= Parachute mitral valve =

Congenital heart disease

Parachute Mitral Valve with associated Mitral Stenosis

Parachute mitral valve (or PMV) is a rare congenital heart disease where the mitral valve only has a single papillary muscle from which all chordae tendineae originate. It is caused by an embryologic failure of papillary muscles to divide into two normally distinct columns, giving the mitral valve orifice and chordea an irregular, parachute-like appearance. Due to the abnormal anatomy, there are almost always associated mitral valve disorders, and because of its abnormal embryologic origin, PMV almost always coincides in a complex of other congenital heart defects. PMV is usually identified during infancy or childhood due to its symptomatic nature, and hardly ever diagnosed during adulthood.

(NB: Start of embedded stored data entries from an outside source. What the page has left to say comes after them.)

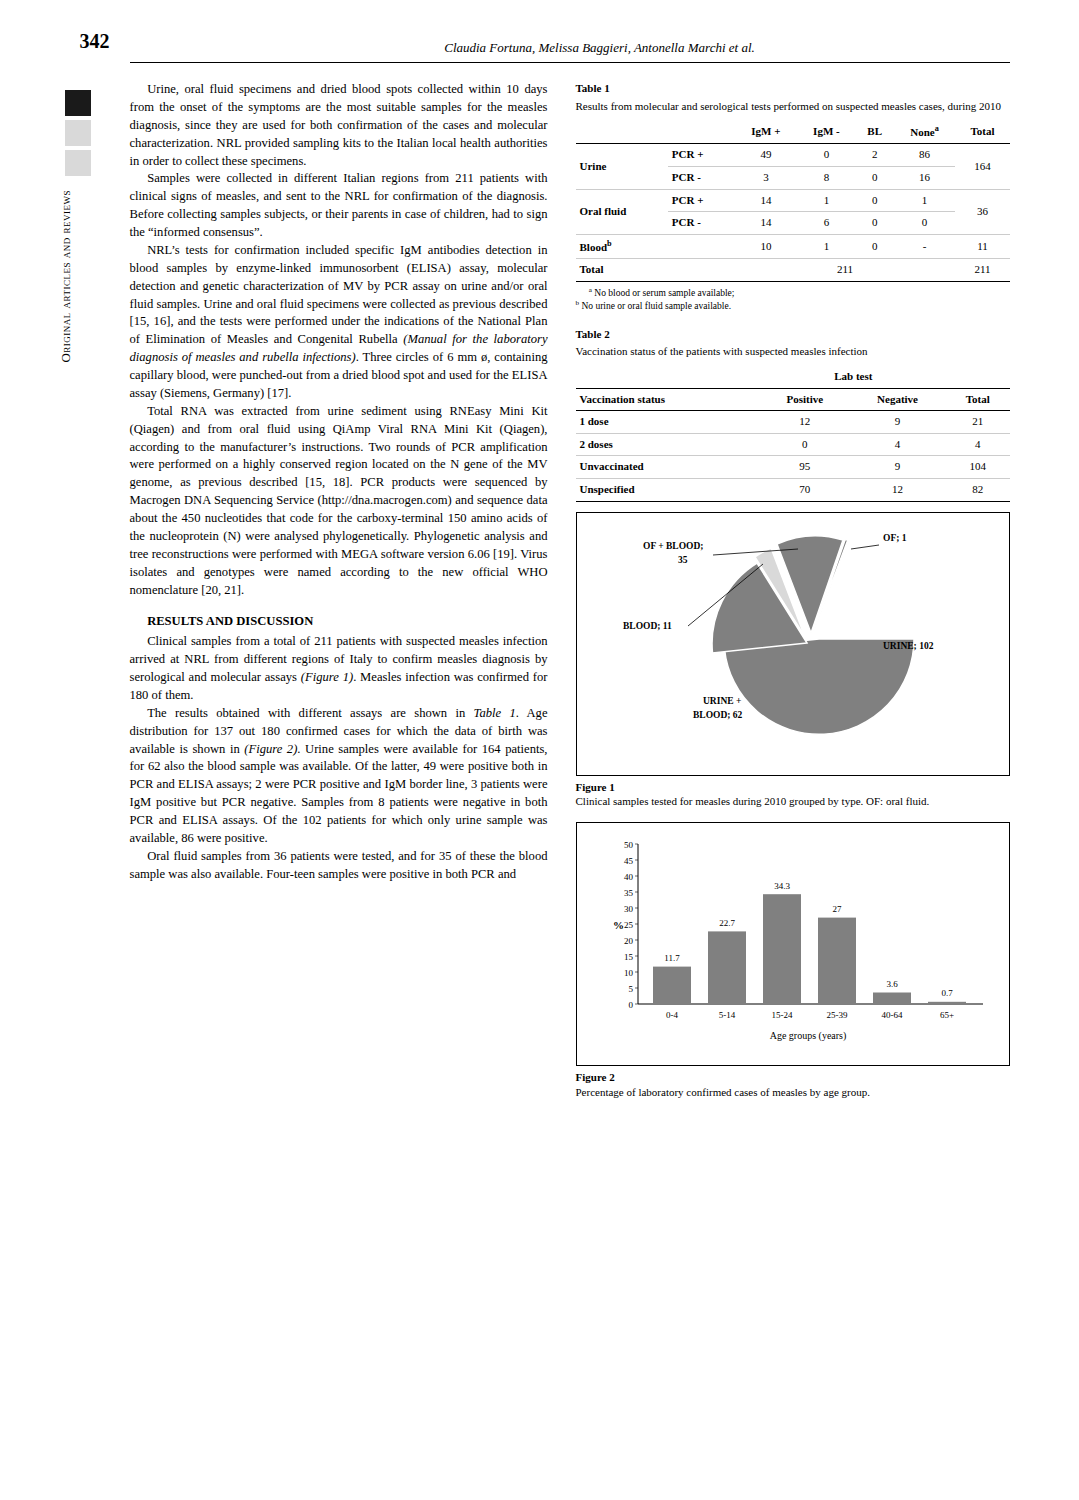342
Claudia Fortuna, Melissa Baggieri, Antonella Marchi et al.
Original articles and reviews
Urine, oral fluid specimens and dried blood spots collected within 10 days from the onset of the symptoms are the most suitable samples for the measles diagnosis, since they are used for both confirmation of the cases and molecular characterization. NRL provided sampling kits to the Italian local health authorities in order to collect these specimens.
Samples were collected in different Italian regions from 211 patients with clinical signs of measles, and sent to the NRL for confirmation of the diagnosis. Before collecting samples subjects, or their parents in case of children, had to sign the “informed consensus”.
NRL’s tests for confirmation included specific IgM antibodies detection in blood samples by enzyme-linked immunosorbent (ELISA) assay, molecular detection and genetic characterization of MV by PCR assay on urine and/or oral fluid samples. Urine and oral fluid specimens were collected as previous described [15, 16], and the tests were performed under the indications of the National Plan of Elimination of Measles and Congenital Rubella (Manual for the laboratory diagnosis of measles and rubella infections). Three circles of 6 mm ø, containing capillary blood, were punched-out from a dried blood spot and used for the ELISA assay (Siemens, Germany) [17].
Total RNA was extracted from urine sediment using RNEasy Mini Kit (Qiagen) and from oral fluid using QiAmp Viral RNA Mini Kit (Qiagen), according to the manufacturer’s instructions. Two rounds of PCR amplification were performed on a highly conserved region located on the N gene of the MV genome, as previous described [15, 18]. PCR products were sequenced by Macrogen DNA Sequencing Service (http://dna.macrogen.com) and sequence data about the 450 nucleotides that code for the carboxy-terminal 150 amino acids of the nucleoprotein (N) were analysed phylogenetically. Phylogenetic analysis and tree reconstructions were performed with MEGA software version 6.06 [19]. Virus isolates and genotypes were named according to the new official WHO nomenclature [20, 21].
RESULTS AND DISCUSSION
Clinical samples from a total of 211 patients with suspected measles infection arrived at NRL from different regions of Italy to confirm measles diagnosis by serological and molecular assays (Figure 1). Measles infection was confirmed for 180 of them.
The results obtained with different assays are shown in Table 1. Age distribution for 137 out 180 confirmed cases for which the data of birth was available is shown in (Figure 2). Urine samples were available for 164 patients, for 62 also the blood sample was available. Of the latter, 49 were positive both in PCR and ELISA assays; 2 were PCR positive and IgM border line, 3 patients were IgM positive but PCR negative. Samples from 8 patients were negative in both PCR and ELISA assays. Of the 102 patients for which only urine sample was available, 86 were positive.
Oral fluid samples from 36 patients were tested, and for 35 of these the blood sample was also available. Four-teen samples were positive in both PCR and
Table 1 Results from molecular and serological tests performed on suspected measles cases, during 2010
| | | IgM + | IgM - | BL | None a | Total |
| --- | --- | --- | --- | --- | --- | --- |
| Urine | PCR + | 49 | 0 | 2 | 86 | 164 |
| PCR - | 3 | 8 | 0 | 16 |
| Oral fluid | PCR + | 14 | 1 | 0 | 1 | 36 |
| PCR - | 14 | 6 | 0 | 0 |
| Blood b | 10 | 1 | 0 | - | 11 |
| Total | 211 | 211 |
a No blood or serum sample available;
b No urine or oral fluid sample available.
Table 2 Vaccination status of the patients with suspected measles infection
| | Lab test | |
| --- | --- | --- |
| Vaccination status | Positive | Negative | Total |
| 1 dose | 12 | 9 | 21 |
| 2 doses | 0 | 4 | 4 |
| Unvaccinated | 95 | 9 | 104 |
| Unspecified | 70 | 12 | 82 |
OF; 1 OF + BLOOD; 35 BLOOD; 11 URINE; 102 URINE + BLOOD; 62
Figure 1 Clinical samples tested for measles during 2010 grouped by type. OF: oral fluid.
0 5 10 15 20 25 30 35 40 45 50 11.7 22.7 34.3 27 3.6 0.7 0-4 5-14 15-24 25-39 40-64 65+ Age groups (years) %
Figure 2 Percentage of laboratory confirmed cases of measles by age group.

== Clinical significance ==

=== Associated mitral valve disease ===
As a result of the thickened and shortened chordae, there is a restriction of the inflow of blood to mitral valve annulus and subannulus causing a narrowing known as mitral stenosis which increases the pressure gradient through the valve. Also, abnormal closure of the mitral valve leaflets or mitral valve prolapse will cause the valve significantly leak during closure known as mitral valve insufficiency.

Parachute mitral valve is commonly associated with other congenital heart disease. A 2004 study finds that children with PMV are 68% likely to have aortic coarctation, 54% likely to have an atrial septal defect, 46% likely to have a ventricular septal defect, and 19% likely to have left ventricular hypoplasia. Parachute mitral valve is also a part of the congenital complex of Shone's Syndrome.

Unfortunately, the overall outcome of the children diagnosed with parachute mitral valve especially with the other likely multilevel left-heart diseases is only somewhat satisfactory. However, with increasingly improved technology for mitral valve reconstructions, repairs and replacements procedures, outcomes are expected to improve in the future.